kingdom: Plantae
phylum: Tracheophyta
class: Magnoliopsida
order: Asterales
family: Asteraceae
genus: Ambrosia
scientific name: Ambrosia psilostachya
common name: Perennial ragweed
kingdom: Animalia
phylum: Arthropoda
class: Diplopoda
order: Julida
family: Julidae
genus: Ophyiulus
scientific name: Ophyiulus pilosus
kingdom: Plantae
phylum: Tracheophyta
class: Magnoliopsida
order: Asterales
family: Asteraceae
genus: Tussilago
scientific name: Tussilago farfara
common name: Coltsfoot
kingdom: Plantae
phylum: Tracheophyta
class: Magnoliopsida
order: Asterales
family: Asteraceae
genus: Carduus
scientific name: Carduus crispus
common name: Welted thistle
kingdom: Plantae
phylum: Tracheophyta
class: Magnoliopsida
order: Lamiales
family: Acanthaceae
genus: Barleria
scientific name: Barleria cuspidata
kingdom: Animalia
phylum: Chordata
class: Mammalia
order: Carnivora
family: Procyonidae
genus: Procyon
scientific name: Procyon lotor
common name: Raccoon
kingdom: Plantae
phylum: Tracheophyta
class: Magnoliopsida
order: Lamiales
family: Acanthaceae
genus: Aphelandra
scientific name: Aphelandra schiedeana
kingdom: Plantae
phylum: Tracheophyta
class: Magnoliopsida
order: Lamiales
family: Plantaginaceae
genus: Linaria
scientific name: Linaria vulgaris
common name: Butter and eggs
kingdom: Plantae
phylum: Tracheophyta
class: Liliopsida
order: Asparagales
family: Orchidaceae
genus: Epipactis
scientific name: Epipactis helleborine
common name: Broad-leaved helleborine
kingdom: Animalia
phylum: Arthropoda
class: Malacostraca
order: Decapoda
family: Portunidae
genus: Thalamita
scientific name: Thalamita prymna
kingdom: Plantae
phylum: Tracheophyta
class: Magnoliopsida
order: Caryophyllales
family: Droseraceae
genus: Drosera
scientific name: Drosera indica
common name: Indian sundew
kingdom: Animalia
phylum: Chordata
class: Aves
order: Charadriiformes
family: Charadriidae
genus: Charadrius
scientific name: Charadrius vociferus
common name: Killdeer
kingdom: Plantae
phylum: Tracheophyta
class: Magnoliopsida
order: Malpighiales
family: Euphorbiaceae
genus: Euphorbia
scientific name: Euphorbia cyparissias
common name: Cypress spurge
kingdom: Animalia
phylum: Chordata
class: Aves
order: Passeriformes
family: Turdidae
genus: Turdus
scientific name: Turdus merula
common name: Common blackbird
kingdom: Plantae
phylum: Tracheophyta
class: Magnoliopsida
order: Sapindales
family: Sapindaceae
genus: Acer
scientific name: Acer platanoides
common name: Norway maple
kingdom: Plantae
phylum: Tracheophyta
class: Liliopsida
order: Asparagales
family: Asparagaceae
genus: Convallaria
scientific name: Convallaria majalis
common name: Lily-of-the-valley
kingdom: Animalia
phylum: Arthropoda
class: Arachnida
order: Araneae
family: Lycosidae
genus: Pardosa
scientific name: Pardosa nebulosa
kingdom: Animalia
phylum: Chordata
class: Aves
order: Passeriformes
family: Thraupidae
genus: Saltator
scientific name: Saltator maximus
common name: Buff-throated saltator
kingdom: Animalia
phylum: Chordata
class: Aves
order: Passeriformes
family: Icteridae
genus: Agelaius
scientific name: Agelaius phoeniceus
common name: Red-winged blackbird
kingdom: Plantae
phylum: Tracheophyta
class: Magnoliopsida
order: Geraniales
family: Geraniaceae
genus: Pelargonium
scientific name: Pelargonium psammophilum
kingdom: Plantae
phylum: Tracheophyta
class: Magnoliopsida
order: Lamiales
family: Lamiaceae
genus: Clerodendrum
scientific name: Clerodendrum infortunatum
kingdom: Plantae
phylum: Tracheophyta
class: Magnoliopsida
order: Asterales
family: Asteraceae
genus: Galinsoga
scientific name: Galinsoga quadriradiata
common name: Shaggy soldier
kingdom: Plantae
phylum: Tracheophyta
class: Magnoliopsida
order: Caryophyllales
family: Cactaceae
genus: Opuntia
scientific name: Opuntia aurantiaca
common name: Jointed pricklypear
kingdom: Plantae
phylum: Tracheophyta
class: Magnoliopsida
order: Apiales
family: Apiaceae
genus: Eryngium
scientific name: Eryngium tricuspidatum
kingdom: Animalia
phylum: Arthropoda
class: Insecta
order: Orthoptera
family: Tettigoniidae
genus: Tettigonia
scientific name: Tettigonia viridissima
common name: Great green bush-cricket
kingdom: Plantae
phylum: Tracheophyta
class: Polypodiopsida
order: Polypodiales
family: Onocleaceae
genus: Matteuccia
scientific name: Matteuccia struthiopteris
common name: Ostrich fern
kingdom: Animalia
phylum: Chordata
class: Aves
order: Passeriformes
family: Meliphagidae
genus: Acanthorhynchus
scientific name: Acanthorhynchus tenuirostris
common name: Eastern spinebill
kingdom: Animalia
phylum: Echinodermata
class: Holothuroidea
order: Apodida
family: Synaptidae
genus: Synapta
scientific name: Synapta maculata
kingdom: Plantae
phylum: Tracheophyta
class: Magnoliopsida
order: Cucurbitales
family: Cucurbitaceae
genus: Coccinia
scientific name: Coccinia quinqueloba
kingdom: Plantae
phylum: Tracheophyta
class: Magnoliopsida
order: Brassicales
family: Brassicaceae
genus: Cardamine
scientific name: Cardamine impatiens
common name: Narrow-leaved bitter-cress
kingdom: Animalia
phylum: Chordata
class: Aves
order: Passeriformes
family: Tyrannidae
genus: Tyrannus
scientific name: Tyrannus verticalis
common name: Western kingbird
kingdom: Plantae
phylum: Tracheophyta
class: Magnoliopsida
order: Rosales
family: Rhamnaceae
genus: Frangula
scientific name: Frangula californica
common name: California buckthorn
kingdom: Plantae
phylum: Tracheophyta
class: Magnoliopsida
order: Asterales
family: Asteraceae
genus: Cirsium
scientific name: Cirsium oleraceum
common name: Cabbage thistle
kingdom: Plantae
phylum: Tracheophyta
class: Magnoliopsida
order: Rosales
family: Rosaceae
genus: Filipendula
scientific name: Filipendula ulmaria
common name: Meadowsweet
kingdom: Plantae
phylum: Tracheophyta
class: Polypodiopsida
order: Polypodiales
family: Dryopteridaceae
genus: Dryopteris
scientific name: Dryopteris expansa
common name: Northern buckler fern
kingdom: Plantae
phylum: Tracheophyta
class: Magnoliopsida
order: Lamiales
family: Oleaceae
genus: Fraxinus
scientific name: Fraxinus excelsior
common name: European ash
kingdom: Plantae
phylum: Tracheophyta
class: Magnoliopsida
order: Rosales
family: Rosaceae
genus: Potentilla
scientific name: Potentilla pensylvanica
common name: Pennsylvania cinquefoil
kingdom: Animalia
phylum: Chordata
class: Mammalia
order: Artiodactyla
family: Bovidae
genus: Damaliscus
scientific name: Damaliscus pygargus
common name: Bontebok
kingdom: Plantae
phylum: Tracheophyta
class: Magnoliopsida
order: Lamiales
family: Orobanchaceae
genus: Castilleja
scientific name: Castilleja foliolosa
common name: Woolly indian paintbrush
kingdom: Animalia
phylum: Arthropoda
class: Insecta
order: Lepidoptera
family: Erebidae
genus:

To do:
Put these listing lines into a numbered list, leaving out any blank lines.

Answer to the problem:
1. kingdom: Plantae
2. phylum: Tracheophyta
3. class: Magnoliopsida
4. order: Asterales
5. family: Asteraceae
6. genus: Ambrosia
7. scientific name: Ambrosia psilostachya
8. common name: Perennial ragweed
9. kingdom: Animalia
10. phylum: Arthropoda
11. class: Diplopoda
12. order: Julida
13. family: Julidae
14. genus: Ophyiulus
15. scientific name: Ophyiulus pilosus
16. kingdom: Plantae
17. phylum: Tracheophyta
18. class: Magnoliopsida
19. order: Asterales
20. family: Asteraceae
21. genus: Tussilago
22. scientific name: Tussilago farfara
23. common name: Coltsfoot
24. kingdom: Plantae
25. phylum: Tracheophyta
26. class: Magnoliopsida
27. order: Asterales
28. family: Asteraceae
29. genus: Carduus
30. scientific name: Carduus crispus
31. common name: Welted thistle
32. kingdom: Plantae
33. phylum: Tracheophyta
34. class: Magnoliopsida
35. order: Lamiales
36. family: Acanthaceae
37. genus: Barleria
38. scientific name: Barleria cuspidata
39. kingdom: Animalia
40. phylum: Chordata
41. class: Mammalia
42. order: Carnivora
43. family: Procyonidae
44. genus: Procyon
45. scientific name: Procyon lotor
46. common name: Raccoon
47. kingdom: Plantae
48. phylum: Tracheophyta
49. class: Magnoliopsida
50. order: Lamiales
51. family: Acanthaceae
52. genus: Aphelandra
53. scientific name: Aphelandra schiedeana
54. kingdom: Plantae
55. phylum: Tracheophyta
56. class: Magnoliopsida
57. order: Lamiales
58. family: Plantaginaceae
59. genus: Linaria
60. scientific name: Linaria vulgaris
61. common name: Butter and eggs
62. kingdom: Plantae
63. phylum: Tracheophyta
64. class: Liliopsida
65. order: Asparagales
66. family: Orchidaceae
67. genus: Epipactis
68. scientific name: Epipactis helleborine
69. common name: Broad-leaved helleborine
70. kingdom: Animalia
71. phylum: Arthropoda
72. class: Malacostraca
73. order: Decapoda
74. family: Portunidae
75. genus: Thalamita
76. scientific name: Thalamita prymna
77. kingdom: Plantae
78. phylum: Tracheophyta
79. class: Magnoliopsida
80. order: Caryophyllales
81. family: Droseraceae
82. genus: Drosera
83. scientific name: Drosera indica
84. common name: Indian sundew
85. kingdom: Animalia
86. phylum: Chordata
87. class: Aves
88. order: Charadriiformes
89. family: Charadriidae
90. genus: Charadrius
91. scientific name: Charadrius vociferus
92. common name: Killdeer
93. kingdom: Plantae
94. phylum: Tracheophyta
95. class: Magnoliopsida
96. order: Malpighiales
97. family: Euphorbiaceae
98. genus: Euphorbia
99. scientific name: Euphorbia cyparissias
100. common name: Cypress spurge
101. kingdom: Animalia
102. phylum: Chordata
103. class: Aves
104. order: Passeriformes
105. family: Turdidae
106. genus: Turdus
107. scientific name: Turdus merula
108. common name: Common blackbird
109. kingdom: Plantae
110. phylum: Tracheophyta
111. class: Magnoliopsida
112. order: Sapindales
113. family: Sapindaceae
114. genus: Acer
115. scientific name: Acer platanoides
116. common name: Norway maple
117. kingdom: Plantae
118. phylum: Tracheophyta
119. class: Liliopsida
120. order: Asparagales
121. family: Asparagaceae
122. genus: Convallaria
123. scientific name: Convallaria majalis
124. common name: Lily-of-the-valley
125. kingdom: Animalia
126. phylum: Arthropoda
127. class: Arachnida
128. order: Araneae
129. family: Lycosidae
130. genus: Pardosa
131. scientific name: Pardosa nebulosa
132. kingdom: Animalia
133. phylum: Chordata
134. class: Aves
135. order: Passeriformes
136. family: Thraupidae
137. genus: Saltator
138. scientific name: Saltator maximus
139. common name: Buff-throated saltator
140. kingdom: Animalia
141. phylum: Chordata
142. class: Aves
143. order: Passeriformes
144. family: Icteridae
145. genus: Agelaius
146. scientific name: Agelaius phoeniceus
147. common name: Red-winged blackbird
148. kingdom: Plantae
149. phylum: Tracheophyta
150. class: Magnoliopsida
151. order: Geraniales
152. family: Geraniaceae
153. genus: Pelargonium
154. scientific name: Pelargonium psammophilum
155. kingdom: Plantae
156. phylum: Tracheophyta
157. class: Magnoliopsida
158. order: Lamiales
159. family: Lamiaceae
160. genus: Clerodendrum
161. scientific name: Clerodendrum infortunatum
162. kingdom: Plantae
163. phylum: Tracheophyta
164. class: Magnoliopsida
165. order: Asterales
166. family: Asteraceae
167. genus: Galinsoga
168. scientific name: Galinsoga quadriradiata
169. common name: Shaggy soldier
170. kingdom: Plantae
171. phylum: Tracheophyta
172. class: Magnoliopsida
173. order: Caryophyllales
174. family: Cactaceae
175. genus: Opuntia
176. scientific name: Opuntia aurantiaca
177. common name: Jointed pricklypear
178. kingdom: Plantae
179. phylum: Tracheophyta
180. class: Magnoliopsida
181. order: Apiales
182. family: Apiaceae
183. genus: Eryngium
184. scientific name: Eryngium tricuspidatum
185. kingdom: Animalia
186. phylum: Arthropoda
187. class: Insecta
188. order: Orthoptera
189. family: Tettigoniidae
190. genus: Tettigonia
191. scientific name: Tettigonia viridissima
192. common name: Great green bush-cricket
193. kingdom: Plantae
194. phylum: Tracheophyta
195. class: Polypodiopsida
196. order: Polypodiales
197. family: Onocleaceae
198. genus: Matteuccia
199. scientific name: Matteuccia struthiopteris
200. common name: Ostrich fern
201. kingdom: Animalia
202. phylum: Chordata
203. class: Aves
204. order: Passeriformes
205. family: Meliphagidae
206. genus: Acanthorhynchus
207. scientific name: Acanthorhynchus tenuirostris
208. common name: Eastern spinebill
209. kingdom: Animalia
210. phylum: Echinodermata
211. class: Holothuroidea
212. order: Apodida
213. family: Synaptidae
214. genus: Synapta
215. scientific name: Synapta maculata
216. kingdom: Plantae
217. phylum: Tracheophyta
218. class: Magnoliopsida
219. order: Cucurbitales
220. family: Cucurbitaceae
221. genus: Coccinia
222. scientific name: Coccinia quinqueloba
223. kingdom: Plantae
224. phylum: Tracheophyta
225. class: Magnoliopsida
226. order: Brassicales
227. family: Brassicaceae
228. genus: Cardamine
229. scientific name: Cardamine impatiens
230. common name: Narrow-leaved bitter-cress
231. kingdom: Animalia
232. phylum: Chordata
233. class: Aves
234. order: Passeriformes
235. family: Tyrannidae
236. genus: Tyrannus
237. scientific name: Tyrannus verticalis
238. common name: Western kingbird
239. kingdom: Plantae
240. phylum: Tracheophyta
241. class: Magnoliopsida
242. order: Rosales
243. family: Rhamnaceae
244. genus: Frangula
245. scientific name: Frangula californica
246. common name: California buckthorn
247. kingdom: Plantae
248. phylum: Tracheophyta
249. class: Magnoliopsida
250. order: Asterales
251. family: Asteraceae
252. genus: Cirsium
253. scientific name: Cirsium oleraceum
254. common name: Cabbage thistle
255. kingdom: Plantae
256. phylum: Tracheophyta
257. class: Magnoliopsida
258. order: Rosales
259. family: Rosaceae
260. genus: Filipendula
261. scientific name: Filipendula ulmaria
262. common name: Meadowsweet
263. kingdom: Plantae
264. phylum: Tracheophyta
265. class: Polypodiopsida
266. order: Polypodiales
267. family: Dryopteridaceae
268. genus: Dryopteris
269. scientific name: Dryopteris expansa
270. common name: Northern buckler fern
271. kingdom: Plantae
272. phylum: Tracheophyta
273. class: Magnoliopsida
274. order: Lamiales
275. family: Oleaceae
276. genus: Fraxinus
277. scientific name: Fraxinus excelsior
278. common name: European ash
279. kingdom: Plantae
280. phylum: Tracheophyta
281. class: Magnoliopsida
282. order: Rosales
283. family: Rosaceae
284. genus: Potentilla
285. scientific name: Potentilla pensylvanica
286. common name: Pennsylvania cinquefoil
287. kingdom: Animalia
288. phylum: Chordata
289. class: Mammalia
290. order: Artiodactyla
291. family: Bovidae
292. genus: Damaliscus
293. scientific name: Damaliscus pygargus
294. common name: Bontebok
295. kingdom: Plantae
296. phylum: Tracheophyta
297. class: Magnoliopsida
298. order: Lamiales
299. family: Orobanchaceae
300. genus: Castilleja
301. scientific name: Castilleja foliolosa
302. common name: Woolly indian paintbrush
303. kingdom: Animalia
304. phylum: Arthropoda
305. class: Insecta
306. order: Lepidoptera
307. family: Erebidae
308. genus:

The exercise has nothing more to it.